Only half of software professionals say their organisation is working on a purchasing agent. The rest are still weighing the idea, lack resources, or haven’t begun planning. Those who are building these tools fall into two groups: companies developing in-house and those partnering with major AI providers such as OpenAI or Microsoft. Either way, progress is slow compared with the pace at which consumers are adopting AI-friendly habits.
Shoppers Plan to Spend and Return More
Online shopping remains dominant, with 92% planning to buy digitally. Yet, the good old in-store experience is the first choice for 90% of consumers. Many shoppers expect to spend more this year than last, but they’re also prepared to return more. Around 30% expect to send back gifts or purchases, continuing a trend that has turned returns into a normal step in the shopping cycle. This adds more pressure on already massive return costs, which reached roughly $890 billion in 2024.

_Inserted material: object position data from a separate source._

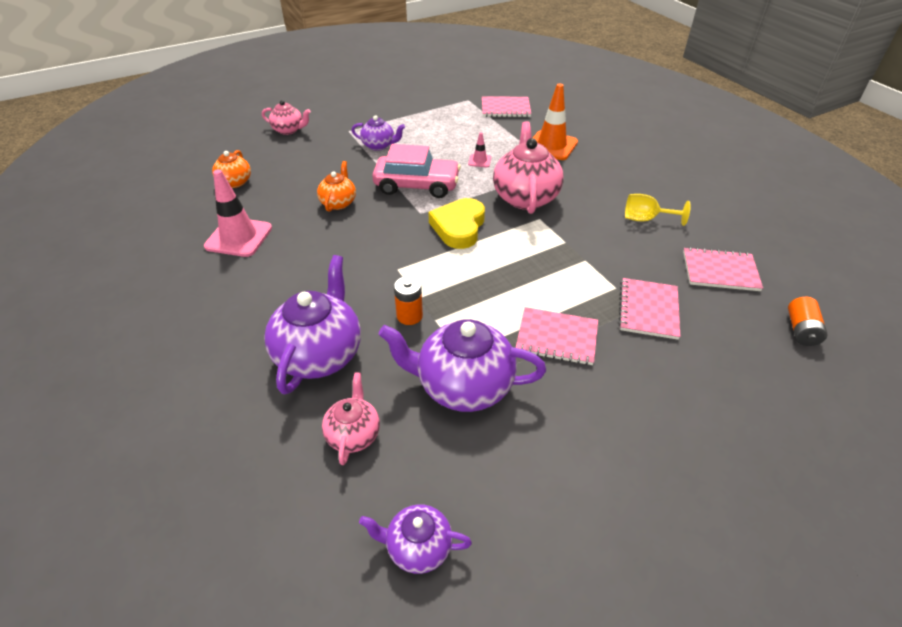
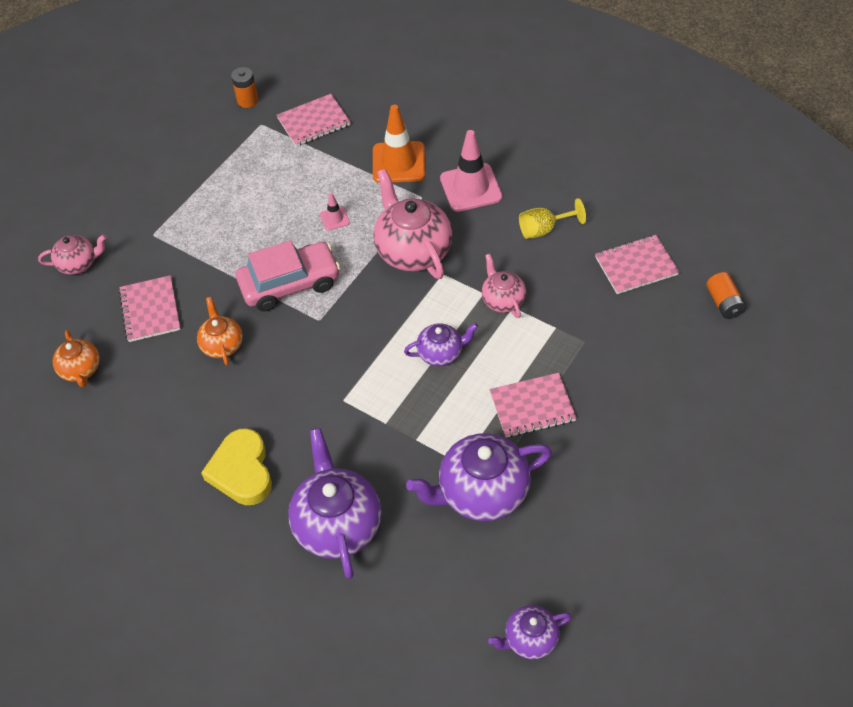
camera: 25 degrees left, 10 degrees up
(239, 237) = (150, 438): pink traffic cone -> pink traffic cone (471, 188)
(353, 434) = (421, 580): pink teapot -> pink teapot (502, 300)
(379, 146) = (206, 243): purple teapot -> purple teapot (441, 353)
(409, 316) = (390, 446): orange battery -> orange battery (247, 100)
(459, 227) = (370, 321): yellow heart -> yellow heart (242, 471)
(648, 310) = (594, 339): pink notebook -> pink notebook (150, 310)

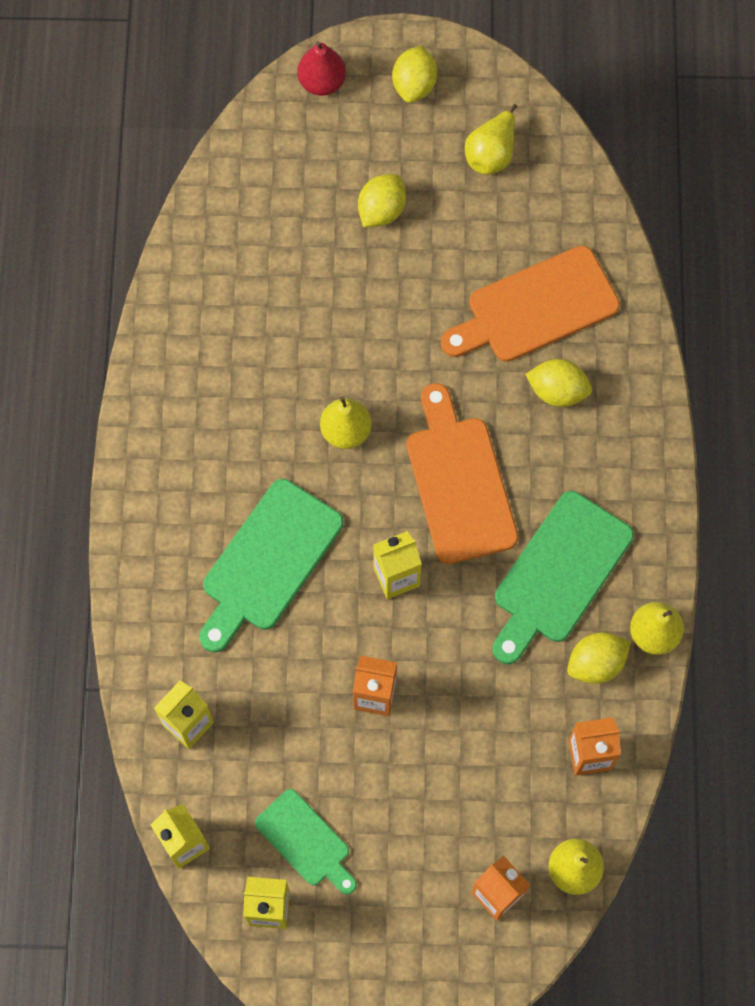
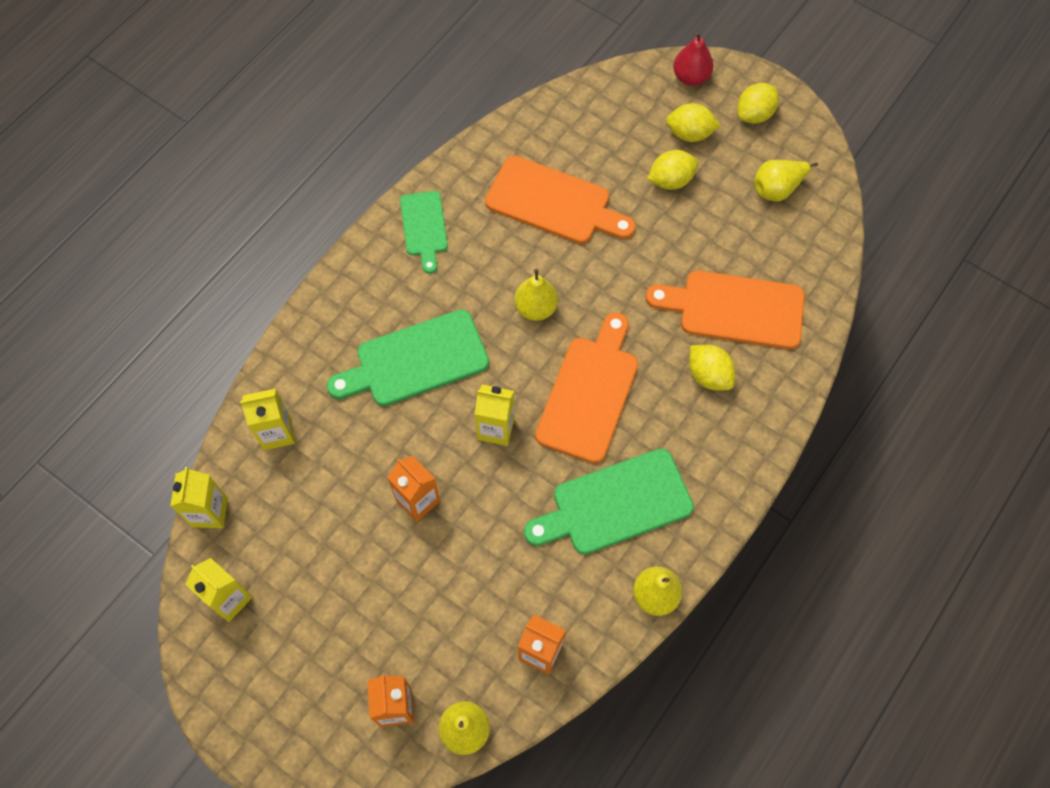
camera: 35 degrees right, 5 degrees down
(282, 309) = (553, 203): none -> orange cutting board
(305, 841) = (291, 570): green cutting board -> green cutting board (424, 227)
(596, 663) = (595, 587): yellow lemon -> yellow lemon (689, 134)

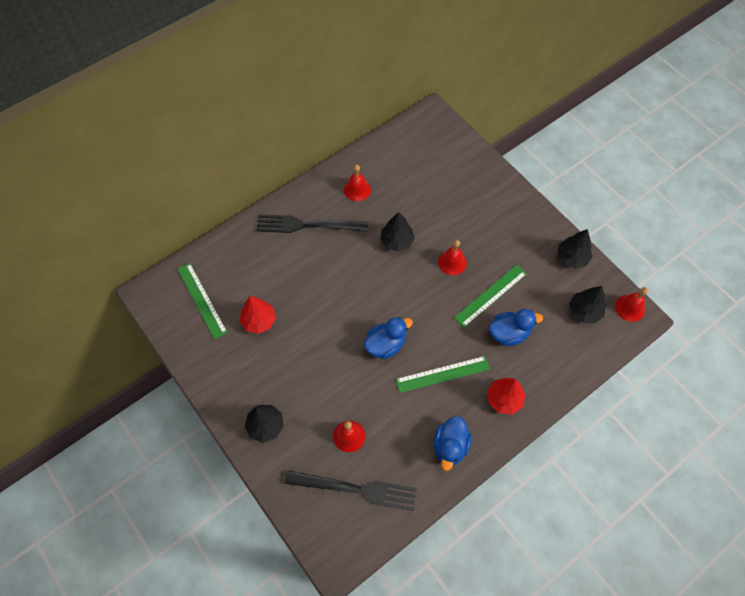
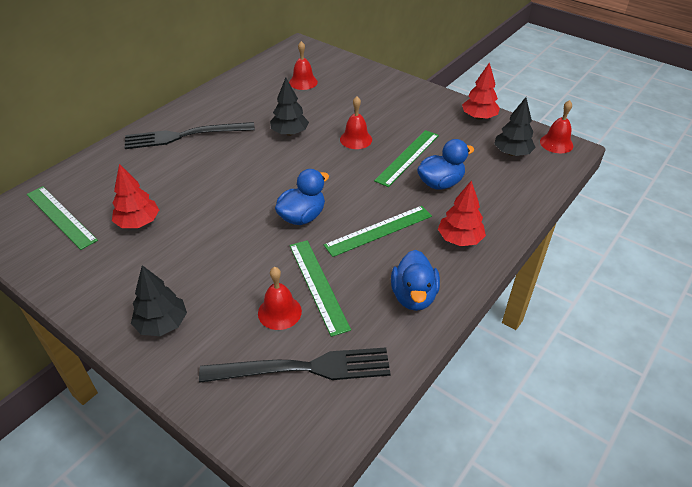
camera: 15 degrees left, 20 degrees down
(357, 189) = (235, 103): red bell -> red bell (303, 82)
(382, 418) = (318, 285): none -> green ruler
(571, 257) = (479, 117): black tree -> red tree

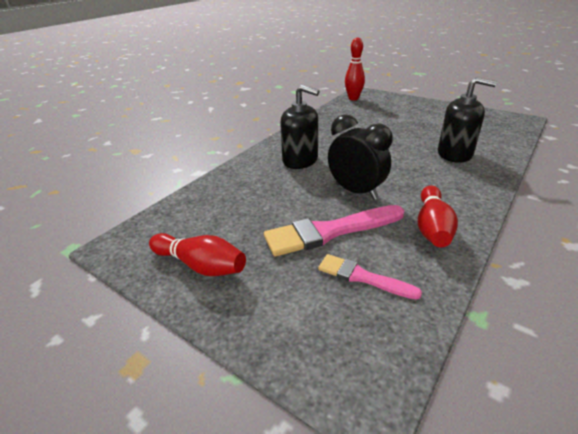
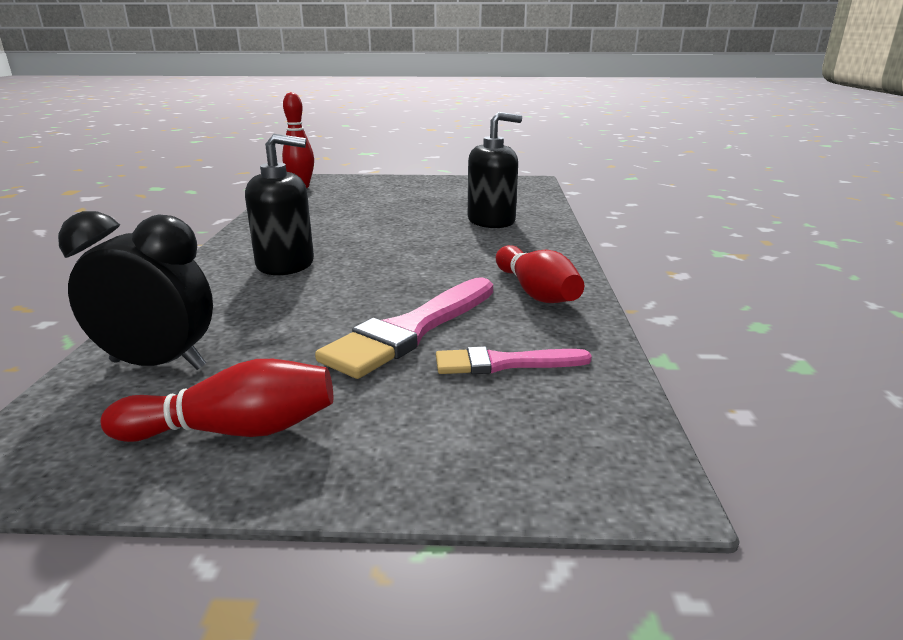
camera: 35 degrees left, 10 degrees down
(356, 191) = (405, 280): black clock -> black clock (158, 364)

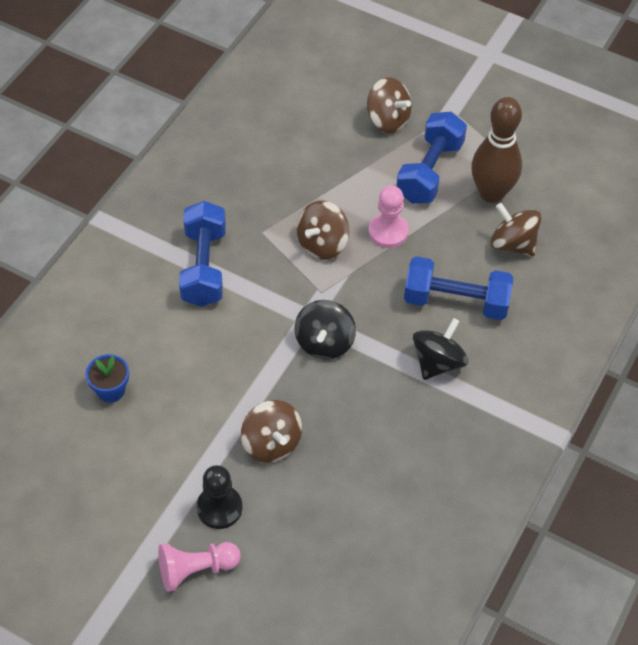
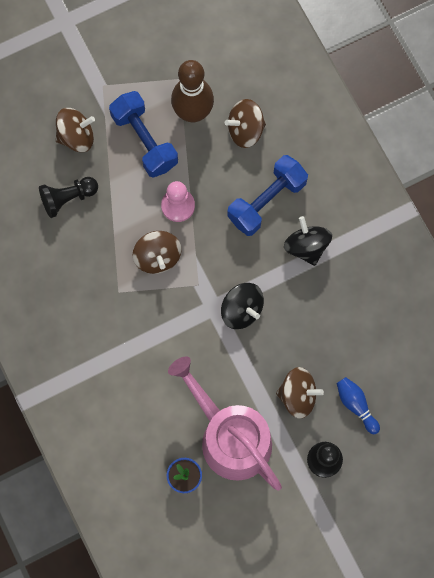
camera: 55 degrees left, 20 degrees up
(182, 406) = (230, 437): none -> pink watering can
(196, 570) = (360, 501): pink pawn -> none
(204, 267) = (121, 352): blue dumbbell -> none
(302, 505) = (356, 405): none -> blue bowling pin
(322, 145) = (68, 198): none -> black pawn

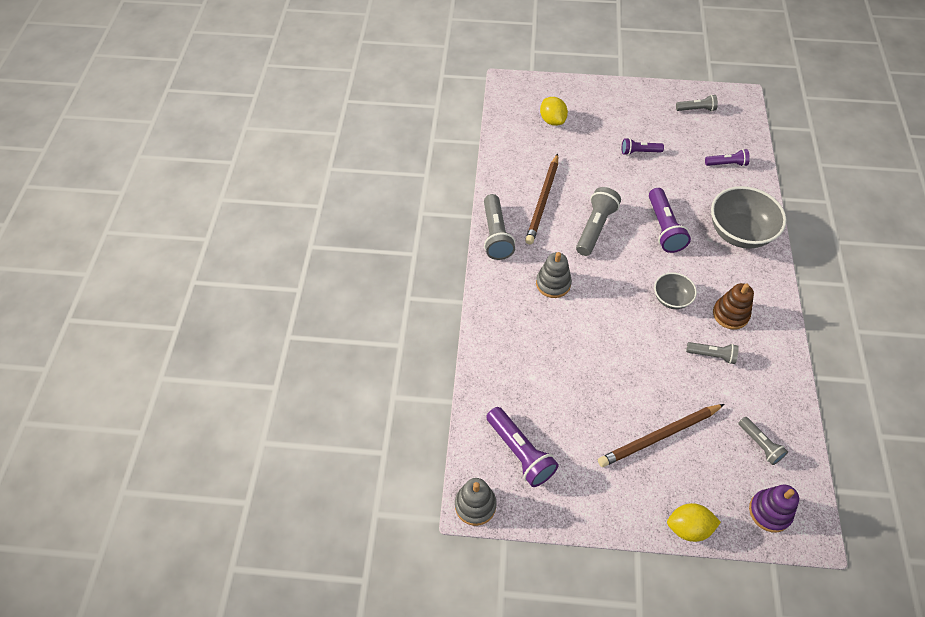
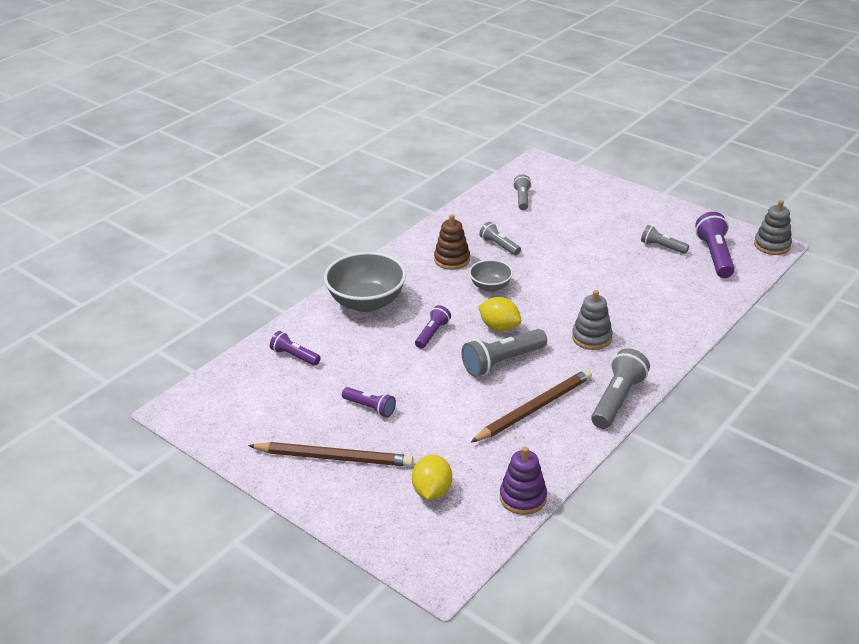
camera: 145 degrees left, 20 degrees down
(659, 437) = (593, 226): brown pencil -> brown pencil (334, 457)
(664, 228) = (432, 333): purple flashlight -> purple flashlight, size x0.60
(688, 528) = (618, 188): yellow lemon -> yellow lemon (499, 327)
(696, 109) = (244, 421): grey flashlight -> grey flashlight (662, 247)
(769, 512) = (554, 175): purple stacking toy -> purple stacking toy (523, 498)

When it comes to social media, consumers mostly use Instagram, Facebook and TikTok for shopping. Their AI-driven recommendation systems shape what shoppers discover long before they visit a retailer’s website. Last year’s pattern is repeating, but the reliance on AI-powered feeds has only deepened.
Payment Flexibility Becomes a Make-or-Break Factor
If shoppers can’t use their preferred method, 78% will abandon the purchase. Digital wallets continue to rise, and buy-now-pay-later (BNPL) is becoming entrenched in holiday spending habits. Seventy-eight percent of those who have used BNPL plan to use it again this season, yet only 15% of developers say their app supports it.
Luke Damian, Chief Growth Officer, Applause, said: “Good news for retailers — consumers are planning a healthy mix of in-person and online shopping over the Black Friday/Cyber Monday weekend and throughout the holiday season. But it’s clear the industry needs to adapt to a world where AI is more and more involved in the customer journey. Despite continuing concerns around AI accuracy and bias, people are more than willing to let an AI agent help with their holiday shopping. This reflects the explosive growth potential of AI across markets and increasing quality that is enabling agentic AI to enter the consumer equation. It is crucial for these agents to be rigorously tested to alleviate the risks — that means human-led fine-tuning, red teaming and more.”
Despite years of conversation around frictionless commerce, technical issues at checkout are still very common. Thirty percent of shoppers will abandon a purchase if they encounter a bug at checkout, and the same percentage will leave if a glitch appears anywhere in the process. Almost 40% experienced a payment-blocking issue in the past three months alone, showing that reliability problems still undermine conversion.